Files are written by filegen in chunks of random sizes and placed inside directory. The size of each individual chunk cannot exceed 64KB.

The options are as follows:

  • -r
    • Randomise the content of each file.
  • -v
    • Enable verbose mode.
  • -V
    • Verify the content of files in directory. If this option is specified, filegen does not write data.
  • -S
    • Call fsync(2) after writing each file.
  • -f maxfilesiz
    • The maximum size of each file in bytes. The default is 16MB.
  • -i interval
    • The interval between two consecutive writes in nanoseconds. The default is zero.
  • -p prefix
    • The prefix used when naming files. The default is an empty string.
  • -s seed
    • The seed used to initialise the sequence of pseudo-random numbers used by filegen. By default, a time-derived seed is used.
  • -t totalbytes
    • The total amount of bytes to be written. The default is 1GB.

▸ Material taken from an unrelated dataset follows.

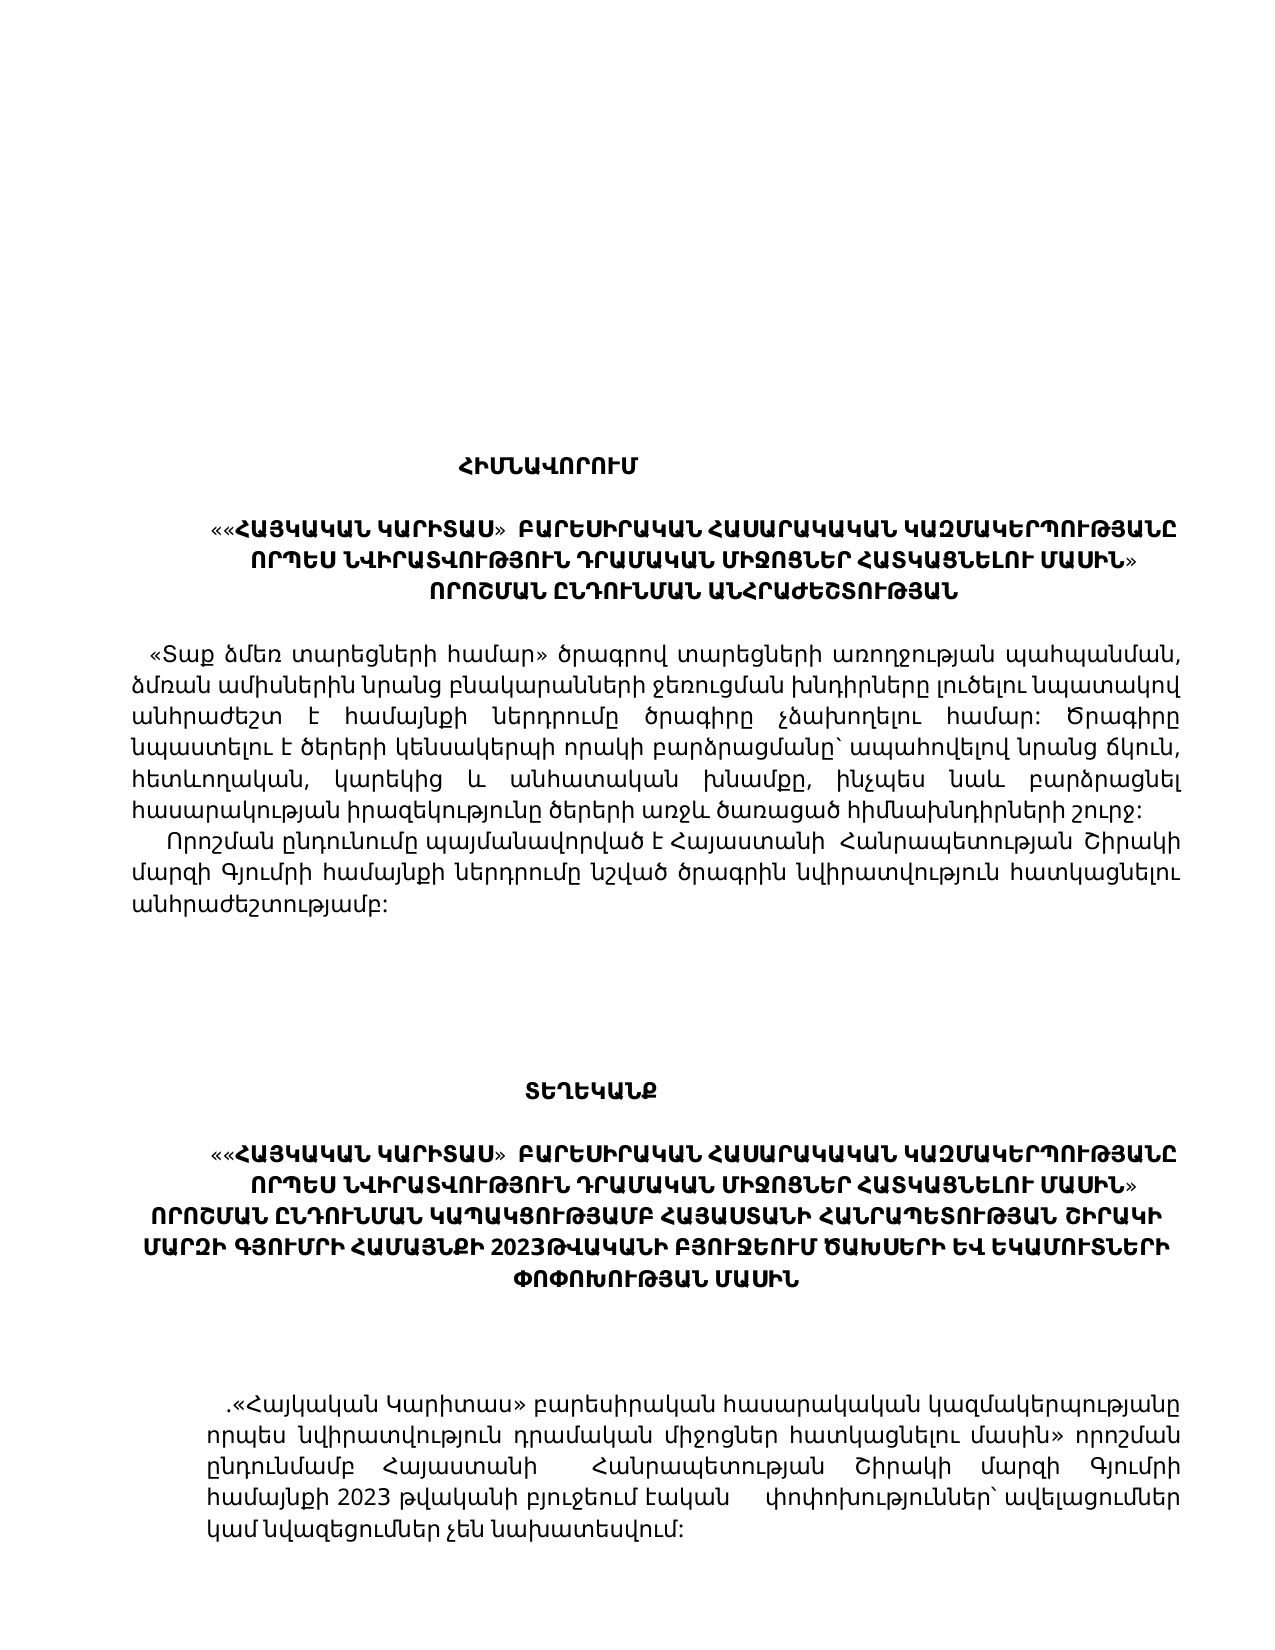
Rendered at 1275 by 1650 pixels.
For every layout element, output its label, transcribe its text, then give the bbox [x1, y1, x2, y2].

One could use the script below to write 128GB worth of data in /stage using 16 concurrent processes, with random content and each file holding 128MB at most, an interval of 0.5ms between writes, and 6010 as the seed:

# cat << 'EOF' > run.sh
T=8589934592    # 8GB
F=134217728     # 128MB
S=6010          # seed
I=500000        # 0.5ms
jot -c 16 A | xargs -t -n 1 -J % -P 16 filegen $1 -r -i $I -t $T -f $F -s $S -p % /stage

Or, on Linux with bash or zsh:

# cat << 'EOF' > run.sh
T=8589934592    # 8GB
F=134217728     # 128MB
S=6010          # seed
I=500000        # 0.5ms
echo {A..P} | tr ' ' '\n' | xargs -t -n 1 -I {} -P 16 filegen $1 -r -i $I -t $T -f $F -s $S -p {} /stage

It would then be possible to dispatch the processes using:

# sh run.sh

After a simulated (or actual) outage, the files could be verified using:

# sh run.sh -V